- **Compito richiesto**: Riproduci fedelmente il passo del testo su Flavio Favelli a Istanbul che comincia con "Grape Juice e" e prosegue fino a "sono sempre forti.".

- **Testo**:

Grape Juice e le mille foto di Istanbul. Flavio Favelli presenta Flavio Favelli
Inaugura venerdì 16 maggio la mostra di Flavio Favelli a Istanbul. Dopo una residenza in città, presso l’Ambasciata italiana. Quattro progetti sul filo della memoria, tra l’Italia e il Bosforo di Orhan Pamuk. Qui trovate - in esclusiva per Artribune - il racconto dello stesso Favelli, dal viaggio aereo alla pronuncia della Coca-Cola.
Mi allaccio le cinture e sfoglio Skylife, la rivista della compagnia. Trovo a doppia pagina una pubblicità, si dice reklam in turco: “Widen your World / Turkish Airlines”. Le ultime vicende, però, hanno poco a che fare con larghi orizzonti o forse è la solita legge dei paesi Extra, dove le contraddizioni sono sempre forti.
Bevo la spremuta d’arancia fresca, mentre la hostess mi porge il menù, anche se siamo in economica. “Above selections do not contain pork product”.
Prima di partire ho cenato Da Amerigo, un ristorante vicino casa che, al di là degli alti voti nelle guide, amo molto. Ho preso un nuovo piatto proprio del 2014. Si chiama Mortadella Zero: sono fette di mortadella (su crescenta calda) fatta con le parti migliori del maiale e non con quelle che si usano di solito, come vorrebbe la tradizione. Una mortadella ridiscussa, una post-mortadella, forse il suo totale superamento o completo annientamento; è già un’altra cosa Mortadella Zero. Il risultato è eccellente, è quasi un nuovo sapore.
Abito in Emilia, dove il maiale ha un posto fondamentale nella vita e nella storia. A Castelnuovo Rangone in piazza c’è la statua in bronzo di un suino, non di Vittorio Emanuele.
Above selections do not contain pork product. Un colpo al cerchio e uno alla botte: a bordo si servono comunque vino, birra e Spirits.

- **Materiale**:

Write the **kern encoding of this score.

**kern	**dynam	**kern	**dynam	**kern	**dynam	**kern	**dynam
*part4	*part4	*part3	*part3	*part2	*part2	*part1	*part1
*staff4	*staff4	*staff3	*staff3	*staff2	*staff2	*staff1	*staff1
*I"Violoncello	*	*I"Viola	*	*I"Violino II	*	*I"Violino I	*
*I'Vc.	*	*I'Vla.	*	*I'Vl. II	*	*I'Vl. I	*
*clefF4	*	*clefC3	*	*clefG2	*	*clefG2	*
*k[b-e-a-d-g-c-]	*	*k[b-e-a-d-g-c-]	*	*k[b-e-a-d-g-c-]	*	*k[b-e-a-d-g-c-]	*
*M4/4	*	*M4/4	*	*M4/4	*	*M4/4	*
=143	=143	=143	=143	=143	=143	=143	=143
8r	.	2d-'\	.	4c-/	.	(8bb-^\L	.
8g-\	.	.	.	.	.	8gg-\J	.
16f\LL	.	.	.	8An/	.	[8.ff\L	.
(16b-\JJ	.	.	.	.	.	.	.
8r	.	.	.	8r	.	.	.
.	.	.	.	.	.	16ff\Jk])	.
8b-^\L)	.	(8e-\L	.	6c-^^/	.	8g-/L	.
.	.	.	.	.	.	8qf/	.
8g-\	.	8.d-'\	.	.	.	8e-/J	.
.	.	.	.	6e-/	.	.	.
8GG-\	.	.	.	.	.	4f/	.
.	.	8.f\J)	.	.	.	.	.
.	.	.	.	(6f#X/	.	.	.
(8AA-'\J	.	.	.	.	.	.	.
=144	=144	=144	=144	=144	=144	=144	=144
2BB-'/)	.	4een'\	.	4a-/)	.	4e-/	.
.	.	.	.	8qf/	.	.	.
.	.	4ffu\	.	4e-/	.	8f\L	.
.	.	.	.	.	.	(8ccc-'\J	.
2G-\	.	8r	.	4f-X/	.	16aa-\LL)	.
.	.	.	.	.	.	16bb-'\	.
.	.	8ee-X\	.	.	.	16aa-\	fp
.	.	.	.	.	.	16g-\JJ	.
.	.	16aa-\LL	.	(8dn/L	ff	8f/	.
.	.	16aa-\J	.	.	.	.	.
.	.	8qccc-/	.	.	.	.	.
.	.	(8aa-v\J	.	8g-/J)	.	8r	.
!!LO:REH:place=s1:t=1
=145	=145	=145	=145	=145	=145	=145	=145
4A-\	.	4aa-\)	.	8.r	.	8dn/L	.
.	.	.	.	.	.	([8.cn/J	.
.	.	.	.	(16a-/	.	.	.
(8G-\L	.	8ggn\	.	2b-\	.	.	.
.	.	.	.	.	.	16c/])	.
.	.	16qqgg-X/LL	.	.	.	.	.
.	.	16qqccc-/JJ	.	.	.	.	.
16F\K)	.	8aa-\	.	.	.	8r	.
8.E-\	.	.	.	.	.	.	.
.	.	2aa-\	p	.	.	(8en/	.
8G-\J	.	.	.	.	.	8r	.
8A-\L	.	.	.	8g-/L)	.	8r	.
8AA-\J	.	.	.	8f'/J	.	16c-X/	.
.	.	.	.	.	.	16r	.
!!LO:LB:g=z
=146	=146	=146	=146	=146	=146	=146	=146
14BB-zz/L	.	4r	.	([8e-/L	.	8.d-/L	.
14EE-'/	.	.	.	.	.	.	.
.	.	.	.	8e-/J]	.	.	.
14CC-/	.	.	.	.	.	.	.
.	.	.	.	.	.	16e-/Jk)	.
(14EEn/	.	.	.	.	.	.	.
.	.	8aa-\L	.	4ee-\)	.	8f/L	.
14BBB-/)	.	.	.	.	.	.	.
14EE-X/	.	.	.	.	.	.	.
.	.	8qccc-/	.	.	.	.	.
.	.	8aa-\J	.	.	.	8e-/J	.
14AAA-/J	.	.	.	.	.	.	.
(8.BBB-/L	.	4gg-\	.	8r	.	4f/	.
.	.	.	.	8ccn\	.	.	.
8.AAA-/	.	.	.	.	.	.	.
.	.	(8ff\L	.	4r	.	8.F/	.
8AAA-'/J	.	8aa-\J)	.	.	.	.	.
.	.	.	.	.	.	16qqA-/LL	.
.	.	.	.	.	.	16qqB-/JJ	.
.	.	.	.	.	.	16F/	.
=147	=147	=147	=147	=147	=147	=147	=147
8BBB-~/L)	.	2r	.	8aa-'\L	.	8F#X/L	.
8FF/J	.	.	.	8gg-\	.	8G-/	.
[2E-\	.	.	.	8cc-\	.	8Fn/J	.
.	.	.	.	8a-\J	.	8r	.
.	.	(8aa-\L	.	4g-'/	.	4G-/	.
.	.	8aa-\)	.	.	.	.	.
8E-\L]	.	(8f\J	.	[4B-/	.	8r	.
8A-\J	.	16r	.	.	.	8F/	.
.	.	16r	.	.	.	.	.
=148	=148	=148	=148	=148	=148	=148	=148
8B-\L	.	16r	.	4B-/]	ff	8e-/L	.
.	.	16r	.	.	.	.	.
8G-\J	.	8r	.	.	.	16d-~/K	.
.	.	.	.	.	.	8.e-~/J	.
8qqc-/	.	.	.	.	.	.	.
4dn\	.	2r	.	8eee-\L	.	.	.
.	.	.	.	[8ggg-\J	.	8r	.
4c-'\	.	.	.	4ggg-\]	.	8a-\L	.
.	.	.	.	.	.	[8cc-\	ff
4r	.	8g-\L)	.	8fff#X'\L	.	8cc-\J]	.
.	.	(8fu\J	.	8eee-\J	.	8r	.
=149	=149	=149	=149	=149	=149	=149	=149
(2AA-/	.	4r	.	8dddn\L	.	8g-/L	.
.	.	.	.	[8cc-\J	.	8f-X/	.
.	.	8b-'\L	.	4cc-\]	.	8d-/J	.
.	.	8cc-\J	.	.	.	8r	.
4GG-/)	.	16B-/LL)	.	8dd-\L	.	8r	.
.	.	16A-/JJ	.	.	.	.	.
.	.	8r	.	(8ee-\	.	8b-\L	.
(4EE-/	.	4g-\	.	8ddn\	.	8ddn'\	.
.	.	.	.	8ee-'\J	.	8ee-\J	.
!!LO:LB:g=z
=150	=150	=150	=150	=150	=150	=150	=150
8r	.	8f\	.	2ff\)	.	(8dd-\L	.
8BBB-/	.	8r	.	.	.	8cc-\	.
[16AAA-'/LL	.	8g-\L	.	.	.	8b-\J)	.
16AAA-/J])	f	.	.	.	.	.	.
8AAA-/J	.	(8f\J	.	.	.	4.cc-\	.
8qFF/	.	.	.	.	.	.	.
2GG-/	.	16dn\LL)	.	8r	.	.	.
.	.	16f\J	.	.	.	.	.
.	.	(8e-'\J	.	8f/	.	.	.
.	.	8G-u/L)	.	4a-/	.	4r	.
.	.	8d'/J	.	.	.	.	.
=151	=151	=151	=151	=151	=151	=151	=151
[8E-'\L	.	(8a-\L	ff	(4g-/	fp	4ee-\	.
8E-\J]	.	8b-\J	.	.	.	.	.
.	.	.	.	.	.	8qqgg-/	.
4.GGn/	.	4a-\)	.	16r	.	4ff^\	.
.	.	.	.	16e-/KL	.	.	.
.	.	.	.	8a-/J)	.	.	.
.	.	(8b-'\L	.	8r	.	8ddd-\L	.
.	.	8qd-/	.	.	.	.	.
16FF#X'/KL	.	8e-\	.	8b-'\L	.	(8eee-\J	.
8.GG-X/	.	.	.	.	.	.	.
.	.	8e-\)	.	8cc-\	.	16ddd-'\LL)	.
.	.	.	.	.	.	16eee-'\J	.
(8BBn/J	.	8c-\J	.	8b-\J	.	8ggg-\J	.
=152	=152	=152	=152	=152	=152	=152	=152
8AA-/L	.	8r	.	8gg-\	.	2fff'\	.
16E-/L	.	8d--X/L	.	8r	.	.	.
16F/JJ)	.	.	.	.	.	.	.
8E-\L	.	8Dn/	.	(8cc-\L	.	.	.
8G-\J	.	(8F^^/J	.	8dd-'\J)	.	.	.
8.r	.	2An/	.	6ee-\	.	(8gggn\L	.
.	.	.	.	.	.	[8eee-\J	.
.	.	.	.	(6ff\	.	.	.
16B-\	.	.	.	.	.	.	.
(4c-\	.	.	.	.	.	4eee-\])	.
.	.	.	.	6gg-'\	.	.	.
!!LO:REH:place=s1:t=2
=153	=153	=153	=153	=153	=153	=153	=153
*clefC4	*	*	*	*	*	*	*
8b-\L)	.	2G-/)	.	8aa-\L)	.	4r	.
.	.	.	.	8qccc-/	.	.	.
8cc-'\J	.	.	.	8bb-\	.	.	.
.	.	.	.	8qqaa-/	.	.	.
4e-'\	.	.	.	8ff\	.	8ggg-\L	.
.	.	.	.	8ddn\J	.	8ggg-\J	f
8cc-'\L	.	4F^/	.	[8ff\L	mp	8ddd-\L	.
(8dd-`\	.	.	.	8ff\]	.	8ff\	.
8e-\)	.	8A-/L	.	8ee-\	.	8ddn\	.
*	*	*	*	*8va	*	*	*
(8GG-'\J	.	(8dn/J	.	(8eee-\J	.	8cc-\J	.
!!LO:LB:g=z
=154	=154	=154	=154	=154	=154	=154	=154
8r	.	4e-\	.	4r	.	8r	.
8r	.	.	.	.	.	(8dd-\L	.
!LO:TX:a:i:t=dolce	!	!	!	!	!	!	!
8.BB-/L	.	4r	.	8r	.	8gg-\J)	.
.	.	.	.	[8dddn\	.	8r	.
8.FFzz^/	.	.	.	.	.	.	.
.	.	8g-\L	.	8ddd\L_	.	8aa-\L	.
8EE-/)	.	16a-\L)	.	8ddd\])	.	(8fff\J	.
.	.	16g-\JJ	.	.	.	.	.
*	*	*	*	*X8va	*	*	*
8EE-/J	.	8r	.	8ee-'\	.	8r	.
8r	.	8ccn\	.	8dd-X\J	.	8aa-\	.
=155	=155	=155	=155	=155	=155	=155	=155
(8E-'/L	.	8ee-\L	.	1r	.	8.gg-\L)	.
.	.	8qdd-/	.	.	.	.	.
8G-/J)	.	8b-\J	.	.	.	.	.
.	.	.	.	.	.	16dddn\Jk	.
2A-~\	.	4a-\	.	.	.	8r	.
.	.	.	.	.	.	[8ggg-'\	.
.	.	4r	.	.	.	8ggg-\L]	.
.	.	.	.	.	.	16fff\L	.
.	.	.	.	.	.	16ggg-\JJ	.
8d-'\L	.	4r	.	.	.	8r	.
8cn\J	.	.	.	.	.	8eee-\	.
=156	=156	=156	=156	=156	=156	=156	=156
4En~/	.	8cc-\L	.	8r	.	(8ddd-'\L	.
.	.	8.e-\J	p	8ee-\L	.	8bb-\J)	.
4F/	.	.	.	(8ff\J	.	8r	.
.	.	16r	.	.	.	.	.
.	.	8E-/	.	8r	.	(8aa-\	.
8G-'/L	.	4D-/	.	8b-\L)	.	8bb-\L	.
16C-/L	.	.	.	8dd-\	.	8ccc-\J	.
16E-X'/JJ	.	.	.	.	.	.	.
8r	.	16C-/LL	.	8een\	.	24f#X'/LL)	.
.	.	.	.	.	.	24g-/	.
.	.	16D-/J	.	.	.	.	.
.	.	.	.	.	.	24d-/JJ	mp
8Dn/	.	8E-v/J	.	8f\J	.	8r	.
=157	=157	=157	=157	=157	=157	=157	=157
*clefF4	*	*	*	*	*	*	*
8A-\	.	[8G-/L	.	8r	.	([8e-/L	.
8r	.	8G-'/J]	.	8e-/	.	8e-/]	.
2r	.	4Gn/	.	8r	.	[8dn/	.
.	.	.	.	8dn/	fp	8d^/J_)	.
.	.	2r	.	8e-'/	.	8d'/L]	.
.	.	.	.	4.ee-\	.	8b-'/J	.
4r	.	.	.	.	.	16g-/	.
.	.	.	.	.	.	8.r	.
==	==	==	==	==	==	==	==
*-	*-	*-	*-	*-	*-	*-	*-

- **La soluzione**:
Grape Juice e le mille foto di Istanbul. Flavio Favelli presenta Flavio Favelli
Inaugura venerdì 16 maggio la mostra di Flavio Favelli a Istanbul. Dopo una residenza in città, presso l’Ambasciata italiana. Quattro progetti sul filo della memoria, tra l’Italia e il Bosforo di Orhan Pamuk. Qui trovate - in esclusiva per Artribune - il racconto dello stesso Favelli, dal viaggio aereo alla pronuncia della Coca-Cola.
Mi allaccio le cinture e sfoglio Skylife, la rivista della compagnia. Trovo a doppia pagina una pubblicità, si dice reklam in turco: “Widen your World / Turkish Airlines”. Le ultime vicende, però, hanno poco a che fare con larghi orizzonti o forse è la solita legge dei paesi Extra, dove le contraddizioni sono sempre forti.